El punto clave para Moody's no es solo quién opera los puertos, sino el riesgo de un arbitraje internacional.
En buen panameño: si el Estado pierde una demanda millonaria frente a los dueños de PPC, el hueco en el presupuesto podría forzar a las agencias a quitarnos finalmente el grado de inversión.
Transición a paso veloz: Entra APM Terminals
El Gobierno Nacional no ha perdido el tiempo. Tan solo un día después del fallo, anunció que APM Terminal Panama (subsidiaria del grupo danés AP Moller-Maersk) tomará el control de forma transitoria.
El objetivo es evitar que las operaciones en torno al Canal se detengan mientras se organiza una nueva licitación que el Ejecutivo promete será "abierta y transparente".
Panama Ports Company da la batalla: "Carece de fundamento"
Por su parte, Panama Ports Company no se ha quedado de brazos cruzados.
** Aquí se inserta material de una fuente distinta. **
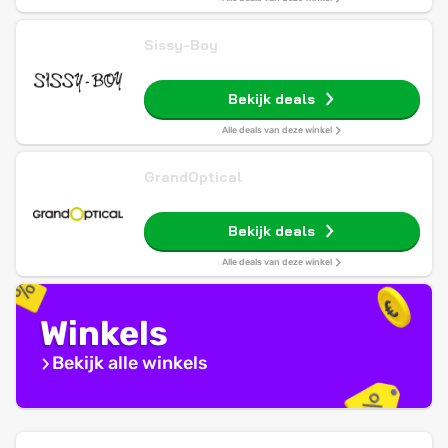
Sissy-Boy
Bekijk deals
Alle deals van deze winkel
GrandOptical
Bekijk deals
Alle deals van deze winkel
Winkels
Bekijk alle winkels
A través de un comunicado, la empresa aseguró que el fallo judicial "carece de fundamento jurídico" y advirtió que ya analizan activar sus piezas legales en cortes internacionales.
Para los inversionistas, el caso de PPC se suma a una lista de tensiones contractuales en el país, lo que pone a prueba la seguridad jurídica de Panamá en un año clave para la consolidación fiscal.